* **Task**:
Reproduce the lines of the items below verbatim, starting with the line that contains "名称 | 类型 | 描述 |" and continuing through the last line of the items, with both ends included.
Task inputs START
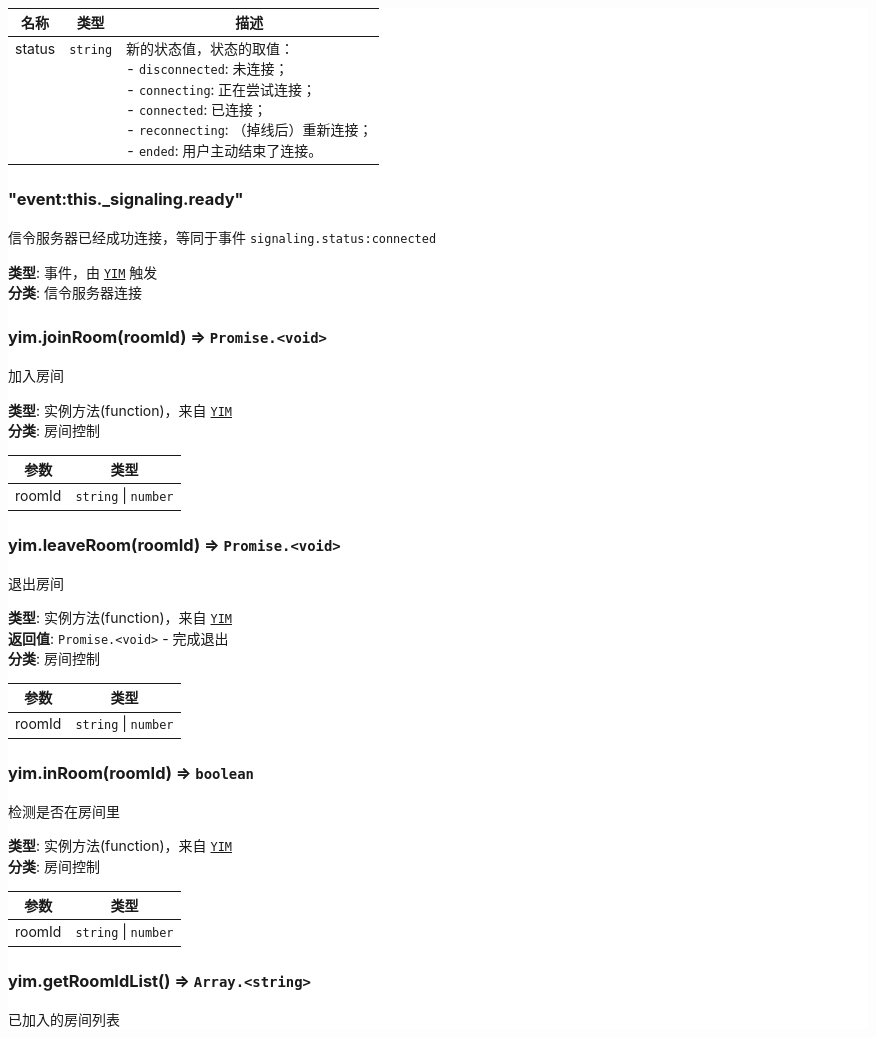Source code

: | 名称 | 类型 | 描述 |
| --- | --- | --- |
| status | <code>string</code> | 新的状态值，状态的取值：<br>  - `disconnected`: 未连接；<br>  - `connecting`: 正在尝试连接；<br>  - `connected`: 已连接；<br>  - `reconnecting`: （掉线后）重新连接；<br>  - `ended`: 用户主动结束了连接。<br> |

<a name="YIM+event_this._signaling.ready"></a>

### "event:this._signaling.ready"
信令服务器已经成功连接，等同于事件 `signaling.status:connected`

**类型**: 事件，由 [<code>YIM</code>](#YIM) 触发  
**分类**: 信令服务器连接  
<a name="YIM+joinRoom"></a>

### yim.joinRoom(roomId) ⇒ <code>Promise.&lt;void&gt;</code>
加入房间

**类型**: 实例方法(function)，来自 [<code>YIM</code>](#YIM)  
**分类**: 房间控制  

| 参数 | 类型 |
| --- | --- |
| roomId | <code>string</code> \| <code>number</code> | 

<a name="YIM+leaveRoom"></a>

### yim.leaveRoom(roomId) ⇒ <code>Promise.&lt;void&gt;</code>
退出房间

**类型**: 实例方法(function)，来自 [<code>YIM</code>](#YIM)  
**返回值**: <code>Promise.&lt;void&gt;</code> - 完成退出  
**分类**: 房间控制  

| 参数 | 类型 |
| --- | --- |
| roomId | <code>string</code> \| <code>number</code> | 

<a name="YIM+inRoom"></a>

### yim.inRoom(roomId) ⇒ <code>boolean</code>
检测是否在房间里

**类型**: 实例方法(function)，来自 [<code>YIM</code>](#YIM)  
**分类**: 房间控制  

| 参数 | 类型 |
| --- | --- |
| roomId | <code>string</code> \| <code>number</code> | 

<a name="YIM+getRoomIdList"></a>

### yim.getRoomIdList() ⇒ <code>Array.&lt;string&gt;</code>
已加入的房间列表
Task inputs END
* **Expected output**:
: | 名称 | 类型 | 描述 |
| --- | --- | --- |
| status | <code>string</code> | 新的状态值，状态的取值：<br>  - `disconnected`: 未连接；<br>  - `connecting`: 正在尝试连接；<br>  - `connected`: 已连接；<br>  - `reconnecting`: （掉线后）重新连接；<br>  - `ended`: 用户主动结束了连接。<br> |

<a name="YIM+event_this._signaling.ready"></a>

### "event:this._signaling.ready"
信令服务器已经成功连接，等同于事件 `signaling.status:connected`

**类型**: 事件，由 [<code>YIM</code>](#YIM) 触发  
**分类**: 信令服务器连接  
<a name="YIM+joinRoom"></a>

### yim.joinRoom(roomId) ⇒ <code>Promise.&lt;void&gt;</code>
加入房间

**类型**: 实例方法(function)，来自 [<code>YIM</code>](#YIM)  
**分类**: 房间控制  

| 参数 | 类型 |
| --- | --- |
| roomId | <code>string</code> \| <code>number</code> | 

<a name="YIM+leaveRoom"></a>

### yim.leaveRoom(roomId) ⇒ <code>Promise.&lt;void&gt;</code>
退出房间

**类型**: 实例方法(function)，来自 [<code>YIM</code>](#YIM)  
**返回值**: <code>Promise.&lt;void&gt;</code> - 完成退出  
**分类**: 房间控制  

| 参数 | 类型 |
| --- | --- |
| roomId | <code>string</code> \| <code>number</code> | 

<a name="YIM+inRoom"></a>

### yim.inRoom(roomId) ⇒ <code>boolean</code>
检测是否在房间里

**类型**: 实例方法(function)，来自 [<code>YIM</code>](#YIM)  
**分类**: 房间控制  

| 参数 | 类型 |
| --- | --- |
| roomId | <code>string</code> \| <code>number</code> | 

<a name="YIM+getRoomIdList"></a>

### yim.getRoomIdList() ⇒ <code>Array.&lt;string&gt;</code>
已加入的房间列表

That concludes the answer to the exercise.